Further to last week’s column which concentrated on the Classic Road Racing and Off Road Show at Telford, I ran out of space and never got round to mentioning the great display of road racing machinery.
I know that this is a trials website, but as I’ve said in the past, many fans are enthusiasts of all forms of sport, I’m no different and road racing has always been of interest to me.
As well as the legendary Mike Hailwood’s 250 Honda four racer being there, there was a great display of 50cc racing machinery from the 'sixties/’seventies. I’ve never previously been able to get a close up look at the tiddlers, but they are fantastic pieces of kit. There was a 50cc Honda racer of the era but the machines of great interest were the 50cc Kriedlers. They were superb machines with their horizontal engines and carb on the side because they are rotary valve engines, and though many folk will scoff at them, the engineering efforts to make such tiny engines travel so fast are fascinating.
In fact the whole show brought together engineering abilities that are totally foreign to me. I could no more restore a machine to the state they were displayed than fly to the moon, but I admire those that can and it was a real joy to browse the machines and equipment on display. As I said last week, roll on the 2010 show, I’ll be there again. It was great.
Talking of close up viewing of machines, a good number of years ago I was under the impression that ice racing speedway bikes were poorly turned out lumps of junk – until I went to the one and only ice race meeting that I attended. It was at Assen in 1993 the year the ISDE was held at the Dutch venue.

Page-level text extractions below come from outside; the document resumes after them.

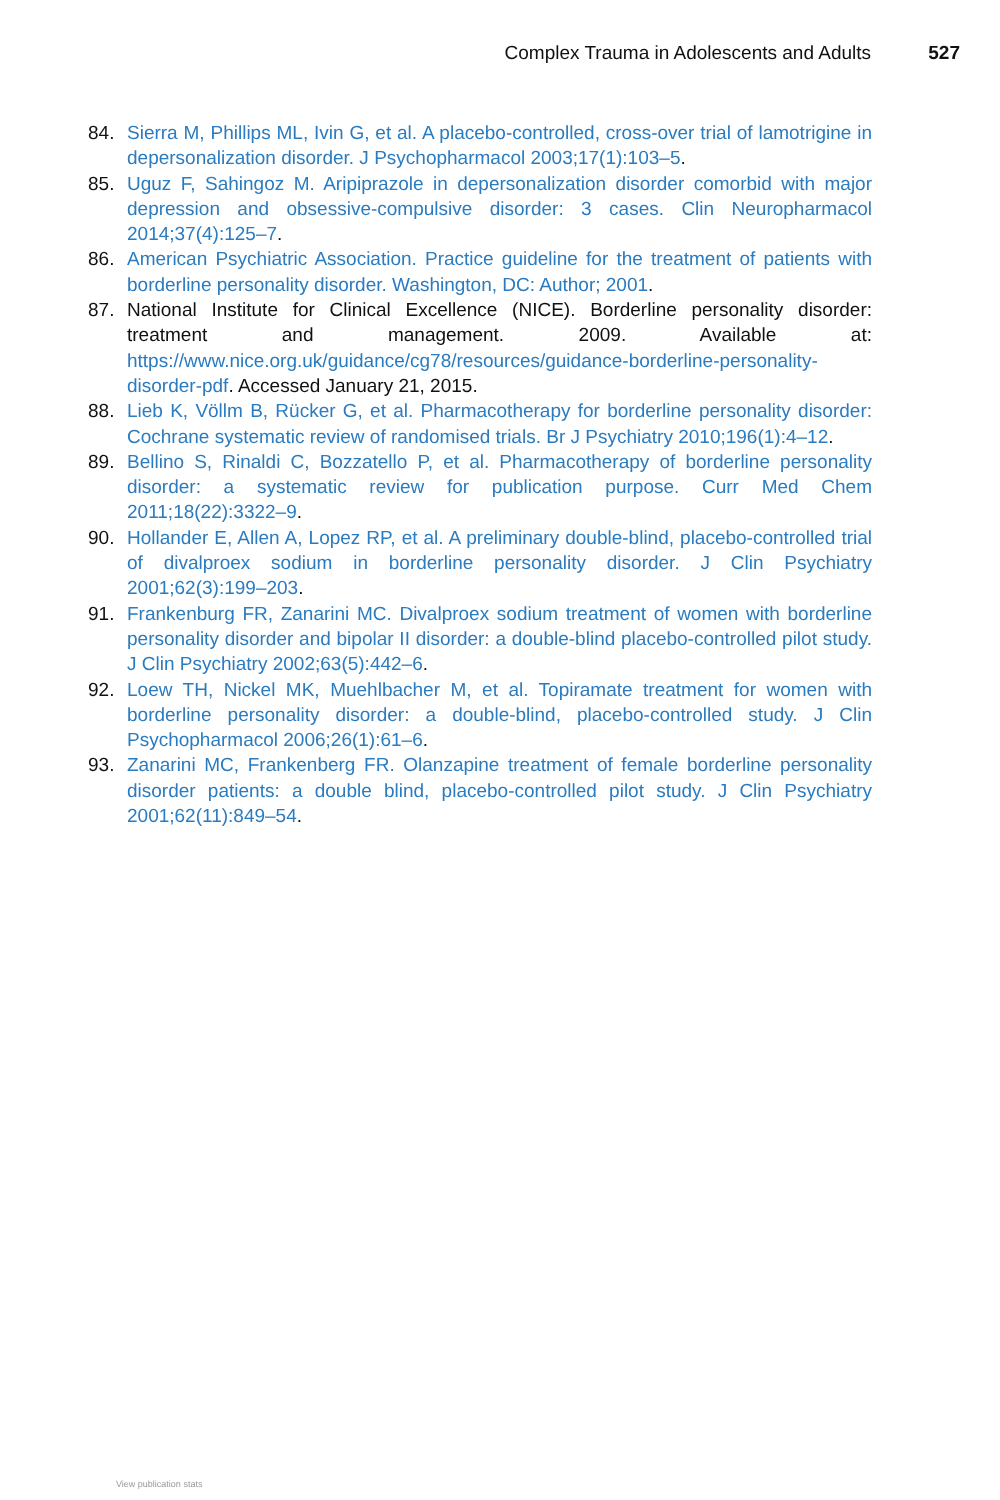Complex Trauma in Adolescents and Adults 527
84. Sierra M, Phillips ML, Ivin G, et al. A placebo-controlled, cross-over trial of lamotrigine in depersonalization disorder. J Psychopharmacol 2003;17(1):103–5.
85. Uguz F, Sahingoz M. Aripiprazole in depersonalization disorder comorbid with major depression and obsessive-compulsive disorder: 3 cases. Clin Neuropharmacol 2014;37(4):125–7.
86. American Psychiatric Association. Practice guideline for the treatment of patients with borderline personality disorder. Washington, DC: Author; 2001.
87. National Institute for Clinical Excellence (NICE). Borderline personality disorder: treatment and management. 2009. Available at: https://www.nice.org.uk/guidance/cg78/resources/guidance-borderline-personality-disorder-pdf. Accessed January 21, 2015.
88. Lieb K, Völlm B, Rücker G, et al. Pharmacotherapy for borderline personality disorder: Cochrane systematic review of randomised trials. Br J Psychiatry 2010;196(1):4–12.
89. Bellino S, Rinaldi C, Bozzatello P, et al. Pharmacotherapy of borderline personality disorder: a systematic review for publication purpose. Curr Med Chem 2011;18(22):3322–9.
90. Hollander E, Allen A, Lopez RP, et al. A preliminary double-blind, placebo-controlled trial of divalproex sodium in borderline personality disorder. J Clin Psychiatry 2001;62(3):199–203.
91. Frankenburg FR, Zanarini MC. Divalproex sodium treatment of women with borderline personality disorder and bipolar II disorder: a double-blind placebo-controlled pilot study. J Clin Psychiatry 2002;63(5):442–6.
92. Loew TH, Nickel MK, Muehlbacher M, et al. Topiramate treatment for women with borderline personality disorder: a double-blind, placebo-controlled study. J Clin Psychopharmacol 2006;26(1):61–6.
93. Zanarini MC, Frankenberg FR. Olanzapine treatment of female borderline personality disorder patients: a double blind, placebo-controlled pilot study. J Clin Psychiatry 2001;62(11):849–54.
View publication stats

The ice race meeting was part of the enduro opening ceremony and as a member of the press corps I had the chance to visit the pits where the machines were parked throughout the meeting.
I was taken aback by the quality of the machines. What makes them look like junk is the layout, but when you get up close, they are superbly designed for the job in hand, travelling anti-clockwise, on ice, almost horizontal to the ground.
The meeting itself was fantastic to watch but was marred during the first five or six heats with some really bad crashes. There was a rumour at the time that there had been a fatality but I’ve never been able to confirm it and I’ve never been able to source through the internet if it was true. I do know that at the time, after the first few heats there was a massive delay before the rest of the meeting continued and the “devil may care” attitude of the riders from the first few heats was not replicated after the restart.
But whatever happened, it was a truly great experience and if you ever get the chance to see an ice race meeting, never pass up on it. It’s one of the real thrills of spectating that you have to see to believe.
As the years have passed, the spectating opportunities have increased immeasurably. Where there was once just scrambles, trials, road racing and grass track, nowadays indoor trials, indoor enduros, extreme enduros, hill climbs, beach racing, ice racing and long track racing, amongst others have been added. I’ve not yet seen them all but hope to in the foreseeable future.
As I’ve said before, it’s very easy to ride every Sunday and do nothing else, but there comes a time when experiencing the best riders at their forms of sport is a necessity, for one thing is sure, no matter what the variety of motor sport you go to watch, when you see the VERY best undertake it, it is always fascinating.
This week’s column has certainly drifted off trials, but it’s the close season for major events and most of the championship series don’t yet start for a month or so I hope you’ll permit me the chance to drift off topic occasionally.